Miss World America competitor balanced training with a full set of courses at Rutgers

Photo by Courtesy of Soni |

After making a name for herself as runner up the Miss India International competition, School of Environmental and Biological Sciences senior Saloni Sawant qualified to take part in America’s Miss World.

School of Environmental and Biological Sciences senior Saloni Sawant has been competing in beauty pageants for as long as she has been a student at Rutgers, culminating in August, she competed in America's Miss World.

Sawant entered her first pageant at 17 years old when she competed in Miss India New Jersey, where she was the first runner-up. She advanced to Miss India USA and then Miss India International, and placed as a runner-up in both. The next year she won first place in Miss India New Jersey.

Sawant said that as a teenager she was comfortable with her hobby of Tai Kwon Do and was urged to take up pageantry by her mom, who had participated in a few pageants as a young woman in India but had given it up to pursue her education.

“So I was like, 'Why can't I do both?'” she said.

Sawant said that she was initially hesitant, but began to enjoy pageantry when she recognized the competitive nature of it.

A beauty pageant consists of a few differently themed rounds. There is an opening dance number, which all participants appear in but is not judged. Then there is an evening gown wear competition followed by a fitness competition, which replaces what has historically been the swimsuit competition. Many pageants also include a talent round, though America's Miss World did not.

“Usually for the talent round I do martial arts,” Sawant said. “I usually break a couple things. Then I use nunchucks and a bow staff. Then I dance also. It's a fusion of martial arts and dance.”

She said that it takes about a month to prepare herself for a beauty pageant, which involves activities such as going to the gym regularly and eating well.

Qualification for a beauty pageant is comprised of an application and interview process, she said.

“I looked up all the other competitions that have happened in the past, like, hundred years and looked through them and looked at how people answer certain questions,” Sawant said. “There's an onstage question, there's an interview process, there's a lot of things where you are physically interacting with the judges ... and they're not going to be smiling at you when they're asking what you're here for.”

Beauty pageant competitors choose some charitable cause to support, which becomes a critical part of the pageant, she said.

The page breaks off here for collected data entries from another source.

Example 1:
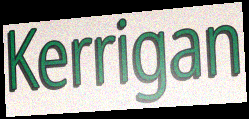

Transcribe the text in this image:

Kerrigan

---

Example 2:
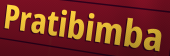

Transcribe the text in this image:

Pratibimba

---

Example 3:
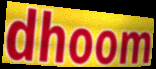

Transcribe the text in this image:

dhoom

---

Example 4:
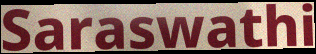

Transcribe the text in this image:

Saraswathi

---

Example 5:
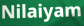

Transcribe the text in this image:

Nilaiyam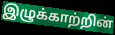
இழுக்காற்றின்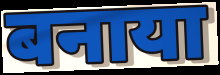
बनाया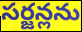
సర్జన్లనుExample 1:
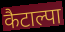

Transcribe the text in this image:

कैटाल्पा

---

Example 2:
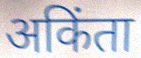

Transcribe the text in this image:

अकिंता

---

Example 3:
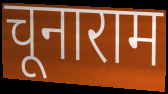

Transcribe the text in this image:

चूनाराम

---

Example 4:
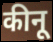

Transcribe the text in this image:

कीनू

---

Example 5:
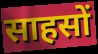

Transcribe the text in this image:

साहसोंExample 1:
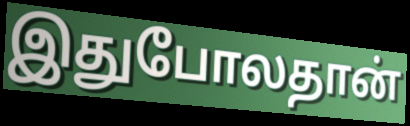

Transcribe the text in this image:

இதுபோலதான்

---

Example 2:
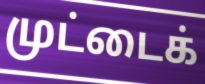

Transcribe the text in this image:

முட்டைக்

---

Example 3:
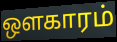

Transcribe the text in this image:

ஔகாரம்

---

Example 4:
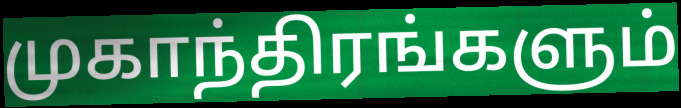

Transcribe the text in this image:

முகாந்திரங்களும்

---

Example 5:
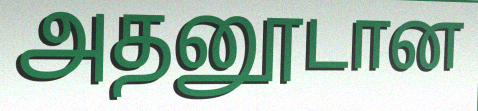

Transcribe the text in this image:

அதனூடான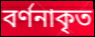
বর্ণনাকৃত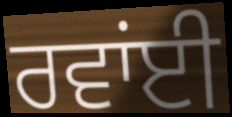
ਰਵਾਂਈ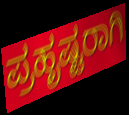
ಪ್ರಹೃಷ್ಟರಾಗಿ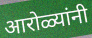
आरोळ्यांनी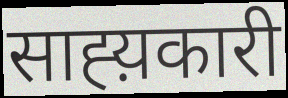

“It's breaking the stereotype that these girls are just here to look pretty,” Sawant said. “They're not just here to compete. They're doing it because they care about something, and they care about it so much that they're willing to put themselves on the stage and compete with all these girls.”

In her competitions, Sawant chose the to support the SKN Foundation, which raises money for various healthcare issues. She said that as a biology major, healthcare dovetails naturally with her own passions.

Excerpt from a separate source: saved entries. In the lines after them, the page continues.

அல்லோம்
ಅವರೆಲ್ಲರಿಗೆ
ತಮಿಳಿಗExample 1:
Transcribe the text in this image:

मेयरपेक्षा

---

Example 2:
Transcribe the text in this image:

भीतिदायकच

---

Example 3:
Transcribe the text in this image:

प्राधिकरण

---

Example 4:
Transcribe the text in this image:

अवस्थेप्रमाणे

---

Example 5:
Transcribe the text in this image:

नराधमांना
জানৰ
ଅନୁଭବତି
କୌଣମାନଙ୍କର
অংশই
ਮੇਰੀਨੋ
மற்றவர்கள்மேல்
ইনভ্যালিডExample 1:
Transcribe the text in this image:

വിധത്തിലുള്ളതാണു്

Most competitors in a beauty pageant are full-time models, and the time commitments of being a college student can make the preparation process difficult, especially when the competition takes place during the school year, she said.

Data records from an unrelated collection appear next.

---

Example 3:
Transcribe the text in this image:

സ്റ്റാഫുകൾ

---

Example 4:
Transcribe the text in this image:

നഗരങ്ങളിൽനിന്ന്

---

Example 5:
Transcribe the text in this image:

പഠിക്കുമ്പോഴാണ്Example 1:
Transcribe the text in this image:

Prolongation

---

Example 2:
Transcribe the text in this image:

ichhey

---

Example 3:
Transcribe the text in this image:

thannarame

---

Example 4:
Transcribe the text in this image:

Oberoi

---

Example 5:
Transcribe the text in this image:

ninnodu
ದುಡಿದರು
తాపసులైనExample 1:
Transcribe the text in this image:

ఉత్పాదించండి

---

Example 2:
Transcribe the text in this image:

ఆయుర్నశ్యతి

“School comes first, this comes second,” Sawant said. “But I think if I didn't have them together, I wouldn't be as motivated to do both of them ... because if I slacked off in one of them, I wouldn't have achieved what I achieved.”

Competing as a college student has other unexpected benefits, she said.

“You have more support by being a college student,” she said. “You have your friends, you have your family, literally I had professors rooting for me.”

Sawant said that she expects this pageant to be her last.

“Every time I'm like, 'Yeah, I'm done, I'm retired,' and then I do another one,” she said. “Right now I'm saying I'm retired, but we'll see.”